Behind The Scenes, 22 May 2019: Stabilising film
by James Gibbs, Media Technician
At the Film and Television Archive, we often find ourselves staring at a computer screen whilst a small rectangle bounces about. We’re not playing a retro Atari computer game; we’re using a tracker to track something on some scanned film – this is usually so we can stabilise the film image.
Our film scanner is great at handling film of all types and in all conditions. The film can be very fragile and damaged, and the scanner will treat it with care. The downside of this is that the film often tends to weave about a bit as it is scanned. This ends up as a random motion in the final footage which, as you can imagine, isn’t ideal.
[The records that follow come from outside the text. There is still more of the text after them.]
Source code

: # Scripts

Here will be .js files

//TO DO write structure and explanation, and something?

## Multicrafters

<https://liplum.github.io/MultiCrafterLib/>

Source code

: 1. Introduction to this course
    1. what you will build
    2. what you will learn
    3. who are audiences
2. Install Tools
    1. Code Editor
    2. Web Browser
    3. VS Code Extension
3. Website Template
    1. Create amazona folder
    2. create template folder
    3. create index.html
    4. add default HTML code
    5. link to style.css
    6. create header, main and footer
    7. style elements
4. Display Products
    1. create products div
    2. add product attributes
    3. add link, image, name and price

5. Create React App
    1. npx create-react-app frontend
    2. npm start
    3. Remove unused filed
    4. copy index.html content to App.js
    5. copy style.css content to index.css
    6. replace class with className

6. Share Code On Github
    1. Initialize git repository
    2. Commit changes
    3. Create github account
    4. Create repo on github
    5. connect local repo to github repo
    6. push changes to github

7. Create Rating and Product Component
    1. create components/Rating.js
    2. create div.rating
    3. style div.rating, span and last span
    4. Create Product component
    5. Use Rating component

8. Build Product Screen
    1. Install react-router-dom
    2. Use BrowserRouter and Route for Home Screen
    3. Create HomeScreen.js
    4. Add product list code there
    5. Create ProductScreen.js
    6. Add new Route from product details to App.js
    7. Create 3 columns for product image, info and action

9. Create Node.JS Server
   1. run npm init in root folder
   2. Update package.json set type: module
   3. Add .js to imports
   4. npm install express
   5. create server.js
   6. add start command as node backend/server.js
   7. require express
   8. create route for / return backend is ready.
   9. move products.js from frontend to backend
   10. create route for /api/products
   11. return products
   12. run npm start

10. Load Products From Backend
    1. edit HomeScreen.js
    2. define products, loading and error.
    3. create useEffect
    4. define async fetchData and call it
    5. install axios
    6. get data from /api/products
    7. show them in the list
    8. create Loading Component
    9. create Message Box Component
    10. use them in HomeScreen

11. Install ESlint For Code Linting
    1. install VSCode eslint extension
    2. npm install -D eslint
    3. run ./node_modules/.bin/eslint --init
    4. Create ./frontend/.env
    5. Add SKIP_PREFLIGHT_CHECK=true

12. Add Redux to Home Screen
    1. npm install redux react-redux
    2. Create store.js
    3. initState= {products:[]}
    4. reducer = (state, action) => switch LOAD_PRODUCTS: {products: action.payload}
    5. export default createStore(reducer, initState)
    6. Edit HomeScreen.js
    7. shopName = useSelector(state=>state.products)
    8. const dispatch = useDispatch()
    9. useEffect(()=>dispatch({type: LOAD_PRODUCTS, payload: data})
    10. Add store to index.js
The scanner uses the perforations along the edge of the film to stabilise the image vertically. Often the perforations are damaged or aren’t perfectly locked to the frame and so the film moves up and down from frame to frame ever so slightly.
Many of our films contain splices which can cause the image to shift significantly upwards or downwards just before the cut in the film. On the standard film gates for the scanner there is no edge guide so the film is free to shimmy left and right as it passes through the gate.
All of this means we need to spend some time stabilising the image from the film scans. The software we use has incredibly powerful tracking tools that can be used for all sorts of things.
In feature films it can be used to track an actor’s face to add a bit of brightness to their eyes. In a car commercial it can be used to track the car to give it an extra boost of colour and contrast.
When we use the tracker for stabilisation work, we find something in a fixed position on the film and set the tracker going. Sometimes, this will be the perforations, sometimes it could be a bit of dirt stuck in the gate of the camera when the film was shot, or it could simply be something in shot that doesn’t move. The stabilising effect uses the information from the tracker to keep the tracked item stationary.
The example below is from a superb Westward Television documentary called ‘My Ship, My Parish’. Excerpts of this will feature in The Box’s ‘Port of Plymouth’ gallery.
The film is about the two Chaplains aboard HMS Ark Royal in the early 1970s. This was a film that moved about a lot during scanning, particularly at the splices. We scanned from the A and B rolls which were the cut negatives used to make the final print so every single shot on the film was spliced together. The split screen video shows the ‘before and after’.
In the first shot, the tracker was focused on the railing behind the Chaplain. The remaining shots were moving shots. Fortunately they all had dirt from the camera gate around the edge of the frame which provided us with great points to track.
Stabilising film takes time and a lot of work but it’s worth the effort!